## Objective
Put the lines of the material below into a numbered list, from the line with "latitude: 40.3969" through the end of the material, leaving out blank lines.
** Begin Records shown **
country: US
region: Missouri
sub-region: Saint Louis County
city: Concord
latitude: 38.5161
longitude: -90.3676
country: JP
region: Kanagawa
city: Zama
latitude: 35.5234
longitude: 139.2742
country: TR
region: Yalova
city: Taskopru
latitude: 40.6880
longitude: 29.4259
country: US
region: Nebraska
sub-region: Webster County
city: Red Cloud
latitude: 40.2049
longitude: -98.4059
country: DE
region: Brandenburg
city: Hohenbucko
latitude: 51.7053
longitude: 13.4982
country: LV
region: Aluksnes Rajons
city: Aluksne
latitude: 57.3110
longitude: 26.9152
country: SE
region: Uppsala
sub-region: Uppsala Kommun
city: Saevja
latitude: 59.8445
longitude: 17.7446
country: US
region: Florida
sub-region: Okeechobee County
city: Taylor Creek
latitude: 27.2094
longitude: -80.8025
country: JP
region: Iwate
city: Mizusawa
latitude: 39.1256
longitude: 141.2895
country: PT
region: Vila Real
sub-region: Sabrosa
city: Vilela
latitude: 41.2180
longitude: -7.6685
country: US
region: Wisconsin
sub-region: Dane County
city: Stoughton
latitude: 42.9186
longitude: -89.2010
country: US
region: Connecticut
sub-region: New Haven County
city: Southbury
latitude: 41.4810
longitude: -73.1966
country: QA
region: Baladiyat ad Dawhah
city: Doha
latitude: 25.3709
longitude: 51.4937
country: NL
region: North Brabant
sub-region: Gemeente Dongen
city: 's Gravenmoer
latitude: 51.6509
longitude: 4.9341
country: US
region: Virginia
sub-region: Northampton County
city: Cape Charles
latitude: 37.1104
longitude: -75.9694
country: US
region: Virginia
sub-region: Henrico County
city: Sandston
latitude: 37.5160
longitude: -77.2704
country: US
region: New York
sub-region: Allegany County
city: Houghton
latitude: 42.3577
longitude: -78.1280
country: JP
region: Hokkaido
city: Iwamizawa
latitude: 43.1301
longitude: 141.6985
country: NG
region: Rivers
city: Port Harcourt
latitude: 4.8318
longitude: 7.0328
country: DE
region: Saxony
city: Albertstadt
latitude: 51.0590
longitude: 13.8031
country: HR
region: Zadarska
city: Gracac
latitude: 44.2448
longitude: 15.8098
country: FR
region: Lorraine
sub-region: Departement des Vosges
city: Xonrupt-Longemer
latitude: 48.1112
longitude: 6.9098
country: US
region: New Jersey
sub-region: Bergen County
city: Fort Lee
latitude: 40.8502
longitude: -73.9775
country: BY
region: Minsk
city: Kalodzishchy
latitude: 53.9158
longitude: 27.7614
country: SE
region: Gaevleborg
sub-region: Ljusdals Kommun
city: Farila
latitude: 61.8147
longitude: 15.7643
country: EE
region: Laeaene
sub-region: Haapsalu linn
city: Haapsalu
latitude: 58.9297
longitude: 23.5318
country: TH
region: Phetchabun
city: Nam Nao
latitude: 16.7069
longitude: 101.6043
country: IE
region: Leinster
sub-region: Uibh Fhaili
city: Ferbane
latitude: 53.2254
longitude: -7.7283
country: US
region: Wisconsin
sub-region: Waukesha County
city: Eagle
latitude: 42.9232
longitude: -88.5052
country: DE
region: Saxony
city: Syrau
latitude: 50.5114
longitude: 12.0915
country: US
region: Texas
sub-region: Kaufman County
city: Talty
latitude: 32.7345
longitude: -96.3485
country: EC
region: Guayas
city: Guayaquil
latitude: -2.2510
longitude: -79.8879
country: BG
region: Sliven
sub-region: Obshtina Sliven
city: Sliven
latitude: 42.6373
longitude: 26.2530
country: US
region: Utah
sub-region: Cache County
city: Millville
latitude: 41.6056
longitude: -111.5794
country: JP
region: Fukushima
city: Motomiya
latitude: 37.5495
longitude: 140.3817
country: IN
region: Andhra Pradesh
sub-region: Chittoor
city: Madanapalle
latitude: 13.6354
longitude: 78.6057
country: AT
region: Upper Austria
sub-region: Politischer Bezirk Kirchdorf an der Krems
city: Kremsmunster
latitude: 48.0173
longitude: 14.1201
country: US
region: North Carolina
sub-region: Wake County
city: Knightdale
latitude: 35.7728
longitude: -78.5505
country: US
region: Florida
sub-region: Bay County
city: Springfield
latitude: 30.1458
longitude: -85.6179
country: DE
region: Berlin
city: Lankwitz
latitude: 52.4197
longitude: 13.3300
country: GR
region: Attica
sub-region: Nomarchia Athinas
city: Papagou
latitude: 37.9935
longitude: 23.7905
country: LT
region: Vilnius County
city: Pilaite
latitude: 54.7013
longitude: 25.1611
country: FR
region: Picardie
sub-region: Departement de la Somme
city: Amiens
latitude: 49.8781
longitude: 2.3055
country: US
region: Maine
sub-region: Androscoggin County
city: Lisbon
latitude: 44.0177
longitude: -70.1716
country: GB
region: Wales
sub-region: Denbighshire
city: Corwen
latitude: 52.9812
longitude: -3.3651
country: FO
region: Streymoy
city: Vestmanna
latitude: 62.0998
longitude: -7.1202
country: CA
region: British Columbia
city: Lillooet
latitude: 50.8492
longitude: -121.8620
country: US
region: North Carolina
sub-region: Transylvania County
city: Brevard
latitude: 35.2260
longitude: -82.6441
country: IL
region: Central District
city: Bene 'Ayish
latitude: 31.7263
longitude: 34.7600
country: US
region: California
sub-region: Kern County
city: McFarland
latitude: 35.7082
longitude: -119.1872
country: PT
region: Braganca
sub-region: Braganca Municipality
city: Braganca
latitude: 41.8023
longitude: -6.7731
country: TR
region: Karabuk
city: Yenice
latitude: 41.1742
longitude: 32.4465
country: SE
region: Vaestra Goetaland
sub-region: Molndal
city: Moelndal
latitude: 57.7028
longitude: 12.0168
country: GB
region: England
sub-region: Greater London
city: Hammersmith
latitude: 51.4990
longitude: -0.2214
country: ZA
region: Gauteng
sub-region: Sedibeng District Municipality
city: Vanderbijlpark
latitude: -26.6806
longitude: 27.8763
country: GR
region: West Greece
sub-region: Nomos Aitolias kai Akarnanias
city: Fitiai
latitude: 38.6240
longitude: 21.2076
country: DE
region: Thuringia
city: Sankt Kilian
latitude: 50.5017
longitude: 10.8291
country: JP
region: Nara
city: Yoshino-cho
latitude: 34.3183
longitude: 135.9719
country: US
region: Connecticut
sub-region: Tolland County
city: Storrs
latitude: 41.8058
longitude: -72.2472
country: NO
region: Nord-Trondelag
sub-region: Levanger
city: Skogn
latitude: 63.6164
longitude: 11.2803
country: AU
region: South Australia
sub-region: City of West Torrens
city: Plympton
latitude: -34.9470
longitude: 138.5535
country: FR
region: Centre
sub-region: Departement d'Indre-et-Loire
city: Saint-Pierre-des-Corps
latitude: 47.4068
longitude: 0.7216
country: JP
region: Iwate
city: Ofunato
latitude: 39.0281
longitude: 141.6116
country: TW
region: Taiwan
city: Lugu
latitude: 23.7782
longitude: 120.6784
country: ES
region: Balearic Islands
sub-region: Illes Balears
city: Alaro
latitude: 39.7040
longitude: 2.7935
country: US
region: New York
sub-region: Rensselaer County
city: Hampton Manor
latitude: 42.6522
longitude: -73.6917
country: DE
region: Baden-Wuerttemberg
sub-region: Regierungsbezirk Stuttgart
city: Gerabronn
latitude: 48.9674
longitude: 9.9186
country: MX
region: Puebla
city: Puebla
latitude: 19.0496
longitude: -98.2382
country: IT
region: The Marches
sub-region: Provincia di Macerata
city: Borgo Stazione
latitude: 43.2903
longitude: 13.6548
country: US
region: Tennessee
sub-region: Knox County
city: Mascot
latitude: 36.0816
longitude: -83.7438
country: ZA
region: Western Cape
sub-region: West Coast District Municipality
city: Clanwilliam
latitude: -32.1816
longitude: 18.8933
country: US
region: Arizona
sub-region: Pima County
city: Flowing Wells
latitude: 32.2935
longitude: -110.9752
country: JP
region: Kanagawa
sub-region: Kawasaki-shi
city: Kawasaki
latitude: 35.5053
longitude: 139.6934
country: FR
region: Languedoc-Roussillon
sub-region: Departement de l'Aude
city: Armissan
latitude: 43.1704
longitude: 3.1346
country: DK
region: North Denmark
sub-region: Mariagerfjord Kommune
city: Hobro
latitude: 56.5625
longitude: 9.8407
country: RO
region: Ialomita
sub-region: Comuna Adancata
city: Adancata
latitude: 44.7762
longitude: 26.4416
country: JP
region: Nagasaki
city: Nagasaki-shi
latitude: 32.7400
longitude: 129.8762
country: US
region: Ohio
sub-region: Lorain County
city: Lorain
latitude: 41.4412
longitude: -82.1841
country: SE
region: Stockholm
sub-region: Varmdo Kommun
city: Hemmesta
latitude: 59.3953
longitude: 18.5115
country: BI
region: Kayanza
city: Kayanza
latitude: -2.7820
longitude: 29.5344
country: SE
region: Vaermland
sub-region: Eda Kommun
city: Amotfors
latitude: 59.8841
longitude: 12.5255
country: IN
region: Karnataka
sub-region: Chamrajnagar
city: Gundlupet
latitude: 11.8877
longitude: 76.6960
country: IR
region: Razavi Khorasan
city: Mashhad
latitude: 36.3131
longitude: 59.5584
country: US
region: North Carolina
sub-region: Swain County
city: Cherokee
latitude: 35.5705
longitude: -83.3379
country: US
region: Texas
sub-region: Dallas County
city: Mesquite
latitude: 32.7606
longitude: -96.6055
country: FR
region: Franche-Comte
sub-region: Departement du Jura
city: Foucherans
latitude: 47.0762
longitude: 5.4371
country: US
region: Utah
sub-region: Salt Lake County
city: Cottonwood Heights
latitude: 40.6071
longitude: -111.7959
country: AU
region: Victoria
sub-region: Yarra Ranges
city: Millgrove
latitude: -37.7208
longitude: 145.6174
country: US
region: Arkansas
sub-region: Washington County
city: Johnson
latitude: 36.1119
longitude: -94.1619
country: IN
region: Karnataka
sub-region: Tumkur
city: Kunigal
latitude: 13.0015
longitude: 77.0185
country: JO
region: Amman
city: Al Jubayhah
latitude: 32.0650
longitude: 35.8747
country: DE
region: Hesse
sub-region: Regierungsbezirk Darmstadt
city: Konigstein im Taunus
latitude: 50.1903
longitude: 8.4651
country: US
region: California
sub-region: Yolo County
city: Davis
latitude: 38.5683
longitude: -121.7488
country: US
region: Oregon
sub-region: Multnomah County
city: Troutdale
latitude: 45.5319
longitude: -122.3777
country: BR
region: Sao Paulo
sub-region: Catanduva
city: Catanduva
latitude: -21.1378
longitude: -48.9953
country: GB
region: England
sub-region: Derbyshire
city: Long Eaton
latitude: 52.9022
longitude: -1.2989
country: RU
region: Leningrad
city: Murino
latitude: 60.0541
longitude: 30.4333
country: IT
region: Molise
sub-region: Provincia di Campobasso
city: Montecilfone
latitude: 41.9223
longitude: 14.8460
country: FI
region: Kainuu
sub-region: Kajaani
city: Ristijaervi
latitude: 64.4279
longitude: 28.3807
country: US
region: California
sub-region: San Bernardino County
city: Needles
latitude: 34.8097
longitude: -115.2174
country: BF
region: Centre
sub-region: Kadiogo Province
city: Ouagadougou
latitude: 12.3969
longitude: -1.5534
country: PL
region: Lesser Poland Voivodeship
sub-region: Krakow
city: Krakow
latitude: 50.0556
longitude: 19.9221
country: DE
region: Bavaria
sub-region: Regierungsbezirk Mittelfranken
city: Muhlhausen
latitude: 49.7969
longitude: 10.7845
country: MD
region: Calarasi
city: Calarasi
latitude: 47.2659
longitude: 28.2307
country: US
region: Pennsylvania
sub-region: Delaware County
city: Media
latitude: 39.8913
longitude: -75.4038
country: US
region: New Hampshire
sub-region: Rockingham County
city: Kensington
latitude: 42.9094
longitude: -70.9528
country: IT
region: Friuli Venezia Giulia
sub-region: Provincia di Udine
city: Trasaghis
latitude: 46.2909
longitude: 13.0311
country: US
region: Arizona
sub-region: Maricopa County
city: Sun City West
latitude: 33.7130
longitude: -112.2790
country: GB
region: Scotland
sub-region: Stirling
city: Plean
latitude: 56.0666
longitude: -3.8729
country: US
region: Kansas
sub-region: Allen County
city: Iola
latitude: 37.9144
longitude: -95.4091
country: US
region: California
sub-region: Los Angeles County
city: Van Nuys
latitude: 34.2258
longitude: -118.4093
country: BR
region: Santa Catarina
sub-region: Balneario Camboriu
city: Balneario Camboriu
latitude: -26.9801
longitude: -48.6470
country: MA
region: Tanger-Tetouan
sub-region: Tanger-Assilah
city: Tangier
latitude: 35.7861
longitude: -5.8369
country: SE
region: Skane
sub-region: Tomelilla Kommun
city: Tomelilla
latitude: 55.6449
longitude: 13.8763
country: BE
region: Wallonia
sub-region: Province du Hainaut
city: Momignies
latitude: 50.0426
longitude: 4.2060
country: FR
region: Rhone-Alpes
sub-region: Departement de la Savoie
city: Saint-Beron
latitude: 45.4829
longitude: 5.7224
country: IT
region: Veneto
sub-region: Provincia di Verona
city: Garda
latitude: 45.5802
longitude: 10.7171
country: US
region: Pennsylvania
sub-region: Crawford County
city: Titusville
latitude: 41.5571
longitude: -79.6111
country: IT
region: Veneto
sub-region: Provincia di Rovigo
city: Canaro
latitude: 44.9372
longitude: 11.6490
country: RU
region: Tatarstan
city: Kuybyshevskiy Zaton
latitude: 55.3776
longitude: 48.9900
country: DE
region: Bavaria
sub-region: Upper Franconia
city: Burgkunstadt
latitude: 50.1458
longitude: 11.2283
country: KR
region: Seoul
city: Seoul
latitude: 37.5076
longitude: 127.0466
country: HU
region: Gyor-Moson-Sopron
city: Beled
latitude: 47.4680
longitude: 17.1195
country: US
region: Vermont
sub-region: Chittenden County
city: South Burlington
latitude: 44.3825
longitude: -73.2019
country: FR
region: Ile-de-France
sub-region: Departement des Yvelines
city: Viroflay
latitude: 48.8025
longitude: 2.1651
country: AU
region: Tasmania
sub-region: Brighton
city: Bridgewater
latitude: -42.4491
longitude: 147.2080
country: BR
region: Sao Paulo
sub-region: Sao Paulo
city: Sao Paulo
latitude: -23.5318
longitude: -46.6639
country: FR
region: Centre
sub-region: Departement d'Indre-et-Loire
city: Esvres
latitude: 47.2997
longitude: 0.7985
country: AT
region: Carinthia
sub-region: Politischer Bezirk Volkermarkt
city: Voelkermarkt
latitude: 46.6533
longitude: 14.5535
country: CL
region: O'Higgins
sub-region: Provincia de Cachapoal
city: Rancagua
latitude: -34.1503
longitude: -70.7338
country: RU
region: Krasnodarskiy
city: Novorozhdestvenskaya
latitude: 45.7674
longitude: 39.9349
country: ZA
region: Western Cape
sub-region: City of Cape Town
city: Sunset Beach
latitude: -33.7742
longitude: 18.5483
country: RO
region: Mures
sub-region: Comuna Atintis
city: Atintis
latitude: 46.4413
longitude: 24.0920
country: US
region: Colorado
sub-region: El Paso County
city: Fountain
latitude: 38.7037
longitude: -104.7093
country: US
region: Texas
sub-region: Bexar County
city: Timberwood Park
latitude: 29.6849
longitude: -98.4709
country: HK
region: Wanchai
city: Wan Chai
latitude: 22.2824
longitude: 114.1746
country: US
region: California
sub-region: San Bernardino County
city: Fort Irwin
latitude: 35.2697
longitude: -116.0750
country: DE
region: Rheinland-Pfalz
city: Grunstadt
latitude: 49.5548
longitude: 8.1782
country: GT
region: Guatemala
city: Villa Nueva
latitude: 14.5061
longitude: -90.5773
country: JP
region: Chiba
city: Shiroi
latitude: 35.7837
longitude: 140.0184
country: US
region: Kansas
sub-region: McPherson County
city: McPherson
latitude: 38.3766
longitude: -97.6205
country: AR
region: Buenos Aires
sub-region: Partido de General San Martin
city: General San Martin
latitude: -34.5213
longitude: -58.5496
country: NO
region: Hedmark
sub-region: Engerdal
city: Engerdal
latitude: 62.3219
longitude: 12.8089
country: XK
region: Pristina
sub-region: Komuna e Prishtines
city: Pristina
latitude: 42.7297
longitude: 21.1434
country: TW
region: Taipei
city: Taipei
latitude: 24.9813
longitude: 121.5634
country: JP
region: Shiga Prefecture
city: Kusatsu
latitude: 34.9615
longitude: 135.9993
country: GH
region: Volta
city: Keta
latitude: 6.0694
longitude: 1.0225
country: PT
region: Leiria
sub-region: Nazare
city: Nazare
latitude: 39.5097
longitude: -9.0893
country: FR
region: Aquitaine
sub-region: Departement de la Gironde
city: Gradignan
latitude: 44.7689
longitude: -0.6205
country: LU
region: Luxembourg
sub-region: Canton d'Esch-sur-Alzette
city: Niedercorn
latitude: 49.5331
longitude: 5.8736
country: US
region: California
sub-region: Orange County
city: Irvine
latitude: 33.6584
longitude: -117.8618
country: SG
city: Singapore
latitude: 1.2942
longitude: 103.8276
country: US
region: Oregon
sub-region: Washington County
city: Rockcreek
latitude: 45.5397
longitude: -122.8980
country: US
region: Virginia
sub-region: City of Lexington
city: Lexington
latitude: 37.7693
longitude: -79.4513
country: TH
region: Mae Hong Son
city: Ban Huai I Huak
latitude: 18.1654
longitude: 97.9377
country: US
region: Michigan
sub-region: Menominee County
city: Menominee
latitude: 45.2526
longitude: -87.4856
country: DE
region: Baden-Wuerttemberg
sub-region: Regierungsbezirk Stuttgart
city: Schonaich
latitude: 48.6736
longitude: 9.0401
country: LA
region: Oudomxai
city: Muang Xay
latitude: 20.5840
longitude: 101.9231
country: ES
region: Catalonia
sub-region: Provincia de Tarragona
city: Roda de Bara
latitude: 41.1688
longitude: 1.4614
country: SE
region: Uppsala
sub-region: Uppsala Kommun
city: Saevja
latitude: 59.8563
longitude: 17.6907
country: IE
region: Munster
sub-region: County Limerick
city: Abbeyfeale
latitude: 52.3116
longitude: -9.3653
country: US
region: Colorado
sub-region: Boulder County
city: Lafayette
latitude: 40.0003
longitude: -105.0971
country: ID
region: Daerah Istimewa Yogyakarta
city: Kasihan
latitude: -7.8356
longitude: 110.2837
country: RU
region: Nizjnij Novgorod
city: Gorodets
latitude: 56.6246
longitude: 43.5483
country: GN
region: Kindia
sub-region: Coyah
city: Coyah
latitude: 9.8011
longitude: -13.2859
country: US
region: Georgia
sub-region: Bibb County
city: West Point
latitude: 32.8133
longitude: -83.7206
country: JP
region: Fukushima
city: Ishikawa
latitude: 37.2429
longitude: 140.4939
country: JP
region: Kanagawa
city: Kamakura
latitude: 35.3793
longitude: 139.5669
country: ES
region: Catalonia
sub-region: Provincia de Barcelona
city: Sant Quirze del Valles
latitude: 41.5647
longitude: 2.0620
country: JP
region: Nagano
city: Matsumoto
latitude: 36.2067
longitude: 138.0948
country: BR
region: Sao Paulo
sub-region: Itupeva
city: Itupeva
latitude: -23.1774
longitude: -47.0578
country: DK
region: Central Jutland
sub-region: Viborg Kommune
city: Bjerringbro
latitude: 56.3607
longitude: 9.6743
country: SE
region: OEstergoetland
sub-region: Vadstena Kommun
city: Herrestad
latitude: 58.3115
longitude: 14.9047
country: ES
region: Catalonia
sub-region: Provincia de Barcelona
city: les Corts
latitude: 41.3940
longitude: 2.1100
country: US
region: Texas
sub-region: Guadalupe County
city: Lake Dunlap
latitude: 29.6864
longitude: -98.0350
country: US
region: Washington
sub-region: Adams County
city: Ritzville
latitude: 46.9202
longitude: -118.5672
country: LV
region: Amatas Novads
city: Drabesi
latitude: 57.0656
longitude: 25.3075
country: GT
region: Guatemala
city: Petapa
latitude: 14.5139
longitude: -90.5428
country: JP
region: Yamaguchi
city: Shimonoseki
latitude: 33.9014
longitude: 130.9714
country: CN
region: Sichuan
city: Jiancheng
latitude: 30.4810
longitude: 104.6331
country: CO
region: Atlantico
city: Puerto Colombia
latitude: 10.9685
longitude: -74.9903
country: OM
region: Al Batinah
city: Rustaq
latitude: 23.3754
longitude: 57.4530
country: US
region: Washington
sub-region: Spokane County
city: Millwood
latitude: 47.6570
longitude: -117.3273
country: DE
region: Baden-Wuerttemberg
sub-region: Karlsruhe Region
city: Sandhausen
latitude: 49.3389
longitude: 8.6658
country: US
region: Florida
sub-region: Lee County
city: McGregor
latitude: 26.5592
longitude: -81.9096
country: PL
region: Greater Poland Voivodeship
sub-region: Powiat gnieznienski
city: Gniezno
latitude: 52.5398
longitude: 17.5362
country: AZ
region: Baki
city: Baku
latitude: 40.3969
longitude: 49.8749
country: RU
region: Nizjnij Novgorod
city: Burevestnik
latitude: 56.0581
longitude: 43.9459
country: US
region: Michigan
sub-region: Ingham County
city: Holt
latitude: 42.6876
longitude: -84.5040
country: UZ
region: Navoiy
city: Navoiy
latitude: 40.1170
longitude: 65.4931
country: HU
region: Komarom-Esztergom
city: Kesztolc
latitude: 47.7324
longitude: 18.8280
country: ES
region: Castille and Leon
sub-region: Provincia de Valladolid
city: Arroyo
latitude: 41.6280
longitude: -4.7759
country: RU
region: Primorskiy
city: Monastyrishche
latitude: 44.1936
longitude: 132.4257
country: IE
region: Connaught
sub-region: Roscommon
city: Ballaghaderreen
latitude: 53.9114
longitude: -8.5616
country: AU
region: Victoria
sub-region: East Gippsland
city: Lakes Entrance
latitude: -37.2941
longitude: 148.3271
** End Records shown **
## Answer to the problem
1. latitude: 40.3969
2. longitude: 49.8749
3. country: RU
4. region: Nizjnij Novgorod
5. city: Burevestnik
6. latitude: 56.0581
7. longitude: 43.9459
8. country: US
9. region: Michigan
10. sub-region: Ingham County
11. city: Holt
12. latitude: 42.6876
13. longitude: -84.5040
14. country: UZ
15. region: Navoiy
16. city: Navoiy
17. latitude: 40.1170
18. longitude: 65.4931
19. country: HU
20. region: Komarom-Esztergom
21. city: Kesztolc
22. latitude: 47.7324
23. longitude: 18.8280
24. country: ES
25. region: Castille and Leon
26. sub-region: Provincia de Valladolid
27. city: Arroyo
28. latitude: 41.6280
29. longitude: -4.7759
30. country: RU
31. region: Primorskiy
32. city: Monastyrishche
33. latitude: 44.1936
34. longitude: 132.4257
35. country: IE
36. region: Connaught
37. sub-region: Roscommon
38. city: Ballaghaderreen
39. latitude: 53.9114
40. longitude: -8.5616
41. country: AU
42. region: Victoria
43. sub-region: East Gippsland
44. city: Lakes Entrance
45. latitude: -37.2941
46. longitude: 148.3271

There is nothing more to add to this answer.